Your assignment:
Only the lines from the beginning of the entries through the one that holds "left shoulder: (123, 313)" may appear in the answer, written out exactly and free of pictures.

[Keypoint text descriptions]
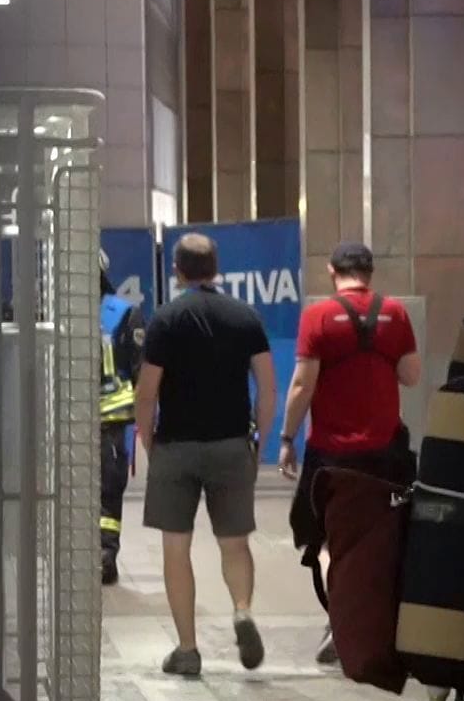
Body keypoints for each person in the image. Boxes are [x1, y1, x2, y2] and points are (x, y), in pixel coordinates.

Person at [136, 233, 276, 677]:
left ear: (177, 270)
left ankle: (188, 649)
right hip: (231, 445)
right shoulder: (245, 317)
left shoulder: (166, 319)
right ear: (216, 269)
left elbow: (147, 391)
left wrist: (148, 439)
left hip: (176, 445)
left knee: (176, 549)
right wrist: (260, 441)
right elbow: (267, 387)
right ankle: (241, 610)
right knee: (234, 544)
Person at [278, 241, 422, 665]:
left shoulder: (318, 317)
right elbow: (411, 376)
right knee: (376, 540)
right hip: (385, 454)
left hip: (331, 455)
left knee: (324, 539)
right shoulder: (394, 313)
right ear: (371, 273)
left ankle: (339, 625)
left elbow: (303, 385)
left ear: (331, 272)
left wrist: (286, 439)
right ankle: (370, 624)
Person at [98, 254, 144, 585]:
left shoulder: (123, 313)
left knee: (108, 493)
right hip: (102, 424)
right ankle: (99, 556)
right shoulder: (123, 312)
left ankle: (104, 555)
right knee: (104, 492)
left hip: (108, 422)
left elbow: (141, 371)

Answer space:
Body keypoints for each person in the image. Boxes are [x1, y1, x2, y2] and points are (x, y), in pixel coordinates.

Person at [136, 233, 276, 677]:
left ear: (177, 270)
left ankle: (188, 649)
right hip: (231, 445)
right shoulder: (245, 317)
left shoulder: (166, 319)
right ear: (216, 269)
left elbow: (147, 391)
left wrist: (148, 439)
left hip: (176, 445)
left knee: (176, 549)
right wrist: (260, 441)
right elbow: (267, 387)
right ankle: (241, 610)
right knee: (234, 544)
Person at [278, 241, 422, 665]:
left shoulder: (318, 317)
right elbow: (411, 376)
right knee: (376, 540)
right hip: (385, 454)
left hip: (331, 455)
left knee: (324, 539)
right shoulder: (394, 313)
right ear: (371, 273)
left ankle: (339, 625)
left elbow: (303, 385)
left ear: (331, 272)
left wrist: (286, 439)
right ankle: (370, 624)
Person at [98, 254, 144, 585]:
left shoulder: (123, 313)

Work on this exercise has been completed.